Another embodiment provides an electrical distribution system including an electric utility meter. The electric utility meter including an input configured to receive input electricity from an electricity source, a RF communications system, and a controller. The controller includes an electronic processor configured to receive a measurement signal corresponding to the input electricity, initiate, at a first edge of a first PPS signal of the RF communications system, a first counter, and stop, at a first edge of a first sample of the measurement signal, the first counter. The electronic processor is further configured to determine, following stopping the first counter, a first counter value from the first counter, initiate, at a first edge of a second PPS signal of the RF communications system, a second counter, and stop, at a first edge of a second sample of the measurement signal, the second counter. The electronic processor is further configured to determine, following stopping the second counter, a second counter value from the second counter, determine, from the first counter value and the second counter value, an actual sampling frequency of the measurement signal, compare the actual sampling frequency of the measurement signal to a predetermined sampling frequency, and perform a mitigation action in response to determining that the actual sampling frequency differs from the predetermined sampling frequency.

Yet another embodiment provides a method of operating an electric utility meter. The method includes receiving, at an input of the electric utility meter, a measurement signal corresponding to an input electricity from an electrical source, initiating, at a first edge of a first PPS signal of an RF communications system, a first counter, and stopping, at a first edge of a first sample of the measurement signal, the first counter. The method further includes determining, following stopping the first counter, a first counter value from the first counter, initiating, at a first edge of a second PPS signal of the RF communications system, a second counter, stopping, at a first edge of a second sample of the measurement signal, the second counter, determining, following stopping the second counter, a second counter value from the second counter, and determining, from the first counter value and the second counter value, an actual sampling frequency of the measurement signal. The method further includes comparing the actual sampling frequency of the measurement signal to a predetermined sampling frequency and performing a mitigation action in response to determining that the actual sampling frequency differs from the predetermined sampling frequency.

Other aspects of the disclosure will become apparent by consideration of the detailed description and accompanying drawings.

BRIEF DESCRIPTION OF THE DRAWINGS

FIG. 1 is a perspective view illustrating an electric according to some embodiments.

FIG. 2 is a block diagram illustrating the electric meter of FIG. 1 according to some embodiments.

FIG. 3 is a schematic circuit diagram of an electrical system including the electric meter of FIG. 1 according to some embodiments.

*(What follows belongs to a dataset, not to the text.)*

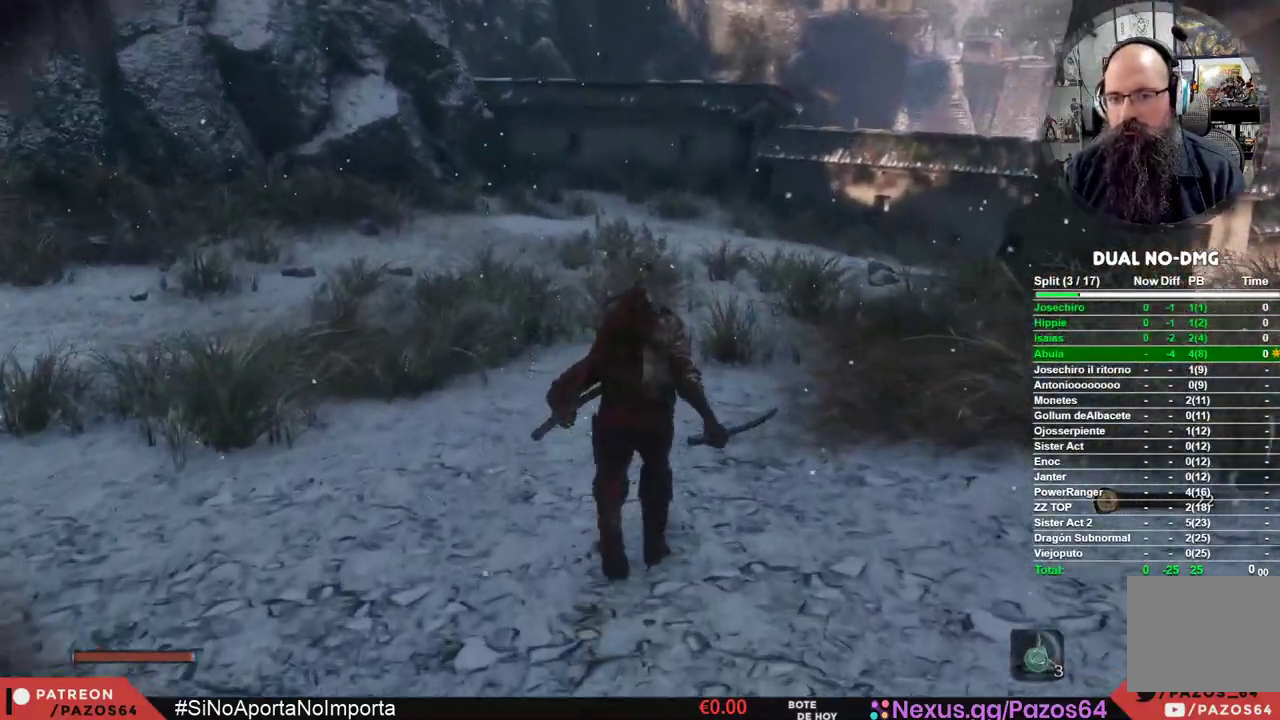
{"buttons": [], "left_stick": "up", "right_stick": "center", "events": []}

FIG. 4 is a flowchart illustrating a method of determining and mediating a change in a sampling frequency of the electric meter of FIG. 1 according to some embodiments.

FIG. 5 is a signal over time diagram of a measurement signal and a PPS signal according to some embodiments.

FIG. 6 is a diagram of a frame structure of a measurement signal stored by the electric meter of FIG. 1 according to some embodiments.

FIG. 7 is an electrical distribution network including a plurality of electric meters according to some embodiments.

FIG. 8 is a diagram illustrating a voltage measurements from a plurality of electric meters of the network of FIG. 7 according to some embodiments.

DETAILED DESCRIPTION

Before any embodiments of the invention are explained in detail, it is to be understood that the invention is not limited in its application to the details of construction and the arrangement of components set forth in the following description or illustrated in the following drawings. The invention is capable of other embodiments and of being practiced or of being carried out in various ways. For example, although the embodiments described herein are in terms of electrical characteristic measurements (for example, voltage and current) it should be understood that the methods described herein may alternatively or additionally be applicable to any type of measurement from any type of sensor of the electric meter. As another example, the systems and methods described herein may also be applicable to output characteristics of the electric meter. As yet another example, some or all of the functionality of the electric utility meter described herein may alternatively or additionally be implemented on a median voltage sensor/substation. As another example, the electrical utility meter may be part of an electrical distribution system for line voltage from a utility grid system, a renewable energy (for example, solar, wind, etc.) grid system, or some combination thereof.

FIG. 1 illustrates an electric utility meter 100 according to some embodiments (referred to herein as electric meter 100). The electric meter 100 may be configured to measure utility consumption (for example, electrical) by a user (for example, a residential user or a commercial user). The electric meter 100 may include a housing 105 and a display 110. The housing 105 may include various electrical and electronic components of the electric meter 100, such as but not limited to, an input 115 (FIG. 2) and an output 120 (FIG. 2). The input 115 is configured to receive electricity, for example, from a utility. The output 120 is configured to output the electricity, for example, for user consumption. The display 110 may be configured to output information to a user. The display 110 may be any suitable display, for example, a liquid crystal display (LCD) touch screen, or an organic light-emitting diode (OLED) touch screen.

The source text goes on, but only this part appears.